> [Activity list]
1. Answer these about the excerpt on Mamata's public speech:
(a) Where was the public rally held on December 4, 2014?
(b) How many persons lost their lives in the March 2007 Nandigram police firing?
(c) Where was Mamata campaigning on May 1, 2016?
2. Could you write out, word for word, the passage of the excerpt on Mamata's public speech starting at "But Mamata goes" and ending at "are familiar with."?

But Mamata goes a step further. Expletives are employed not just in private but also in public. Take for instance her “speech” at a public rally in Jalpaiguri in north Bengal on December 4, 2014. Fulminating against the CPI(M), which had moved the Prime Minister’s Office while seeking a full and honest probe into the Saradha chit fund scam in which several of her party colleagues are allegedly deeply embroiled, Mamata let loose a volley with which many Bengalis, regardless of their social station, are familiar with.
Her allusion to “bamboo” being shoved up “our backsides”, complete with the accompanying hand gesture, left little to imagination. The rustic in the Jalpaiguri crowd regaled as she went after the CPI(M). But in Kolkata, genteel Bengalis were horrified at the public use of coarse and unrefined language said to be unbecoming of a woman chief minister.
Cut to May 1, 2016. Campaigning in Chandipur in East Midnapore, the red bastion she stormed in the wake of the March 2007 Nandigram police firing in which 14 persons lost their lives and sunk the CPI(M)’s fortunes four years later, Mamata’s uninhibited articulation, equating the state and Kolkata police with “pimps” (dalal) siding with the CPI(M), the Congress and the BJP, was vitriol. Of course, she was quick to add, much in the fashion her party storm-troopers, toughs and the neighbourhood mastaans, that she would settle scores alright.

> [Dataset content]
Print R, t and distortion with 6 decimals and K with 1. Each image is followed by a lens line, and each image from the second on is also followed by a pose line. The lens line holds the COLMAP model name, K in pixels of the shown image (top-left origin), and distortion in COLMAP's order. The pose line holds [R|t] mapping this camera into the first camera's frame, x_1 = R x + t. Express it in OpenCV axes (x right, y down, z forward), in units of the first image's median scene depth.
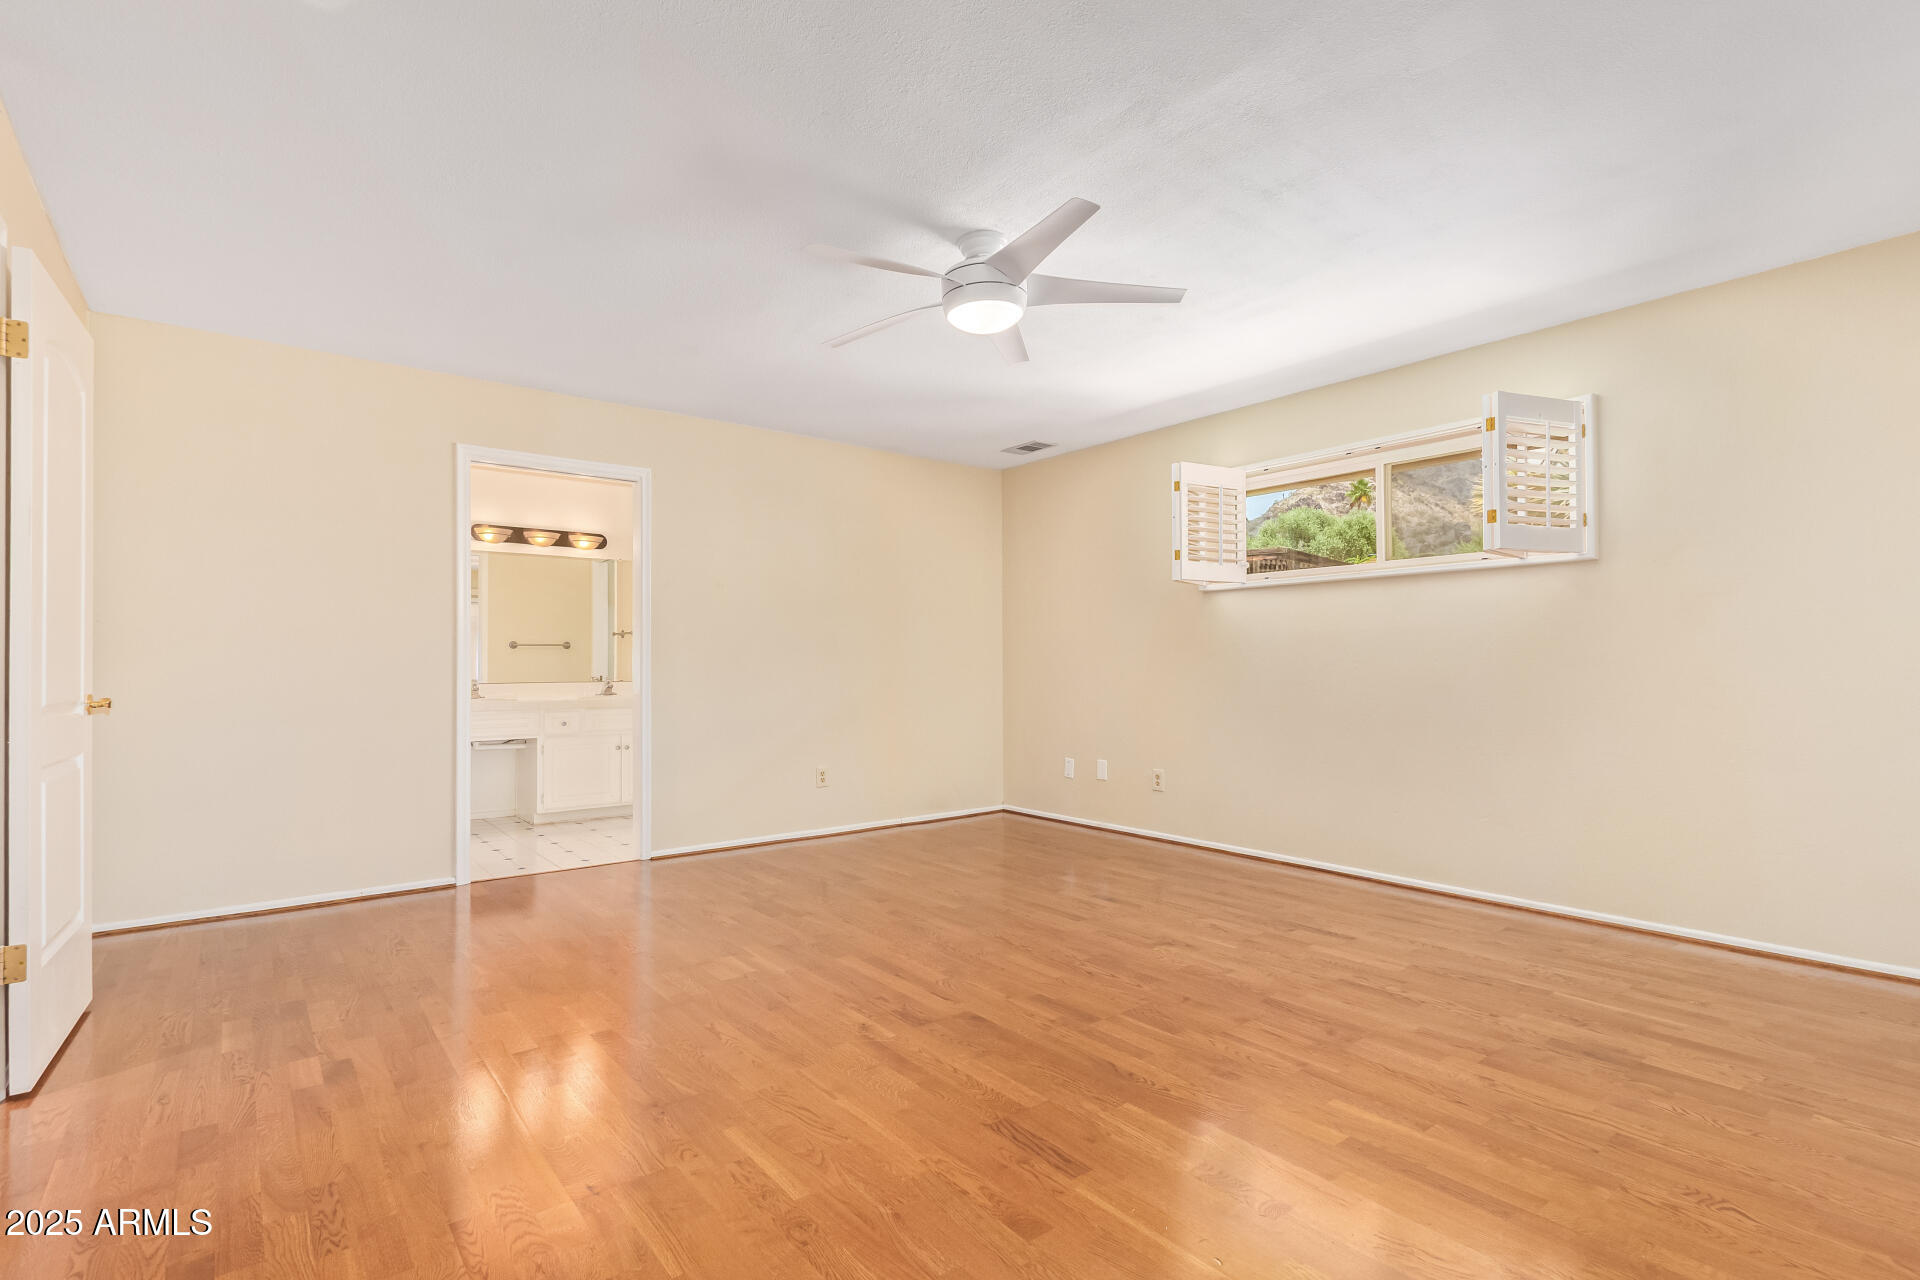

> [Answers to the tasks]
1.
(a) Jalpaiguri, in north Bengal.
(b) 14.
(c) Chandipur, in East Midnapore.

2.
But Mamata goes a step further. Expletives are employed not just in private but also in public. Take for instance her “speech” at a public rally in Jalpaiguri in north Bengal on December 4, 2014. Fulminating against the CPI(M), which had moved the Prime Minister’s Office while seeking a full and honest probe into the Saradha chit fund scam in which several of her party colleagues are allegedly deeply embroiled, Mamata let loose a volley with which many Bengalis, regardless of their social station, are familiar with.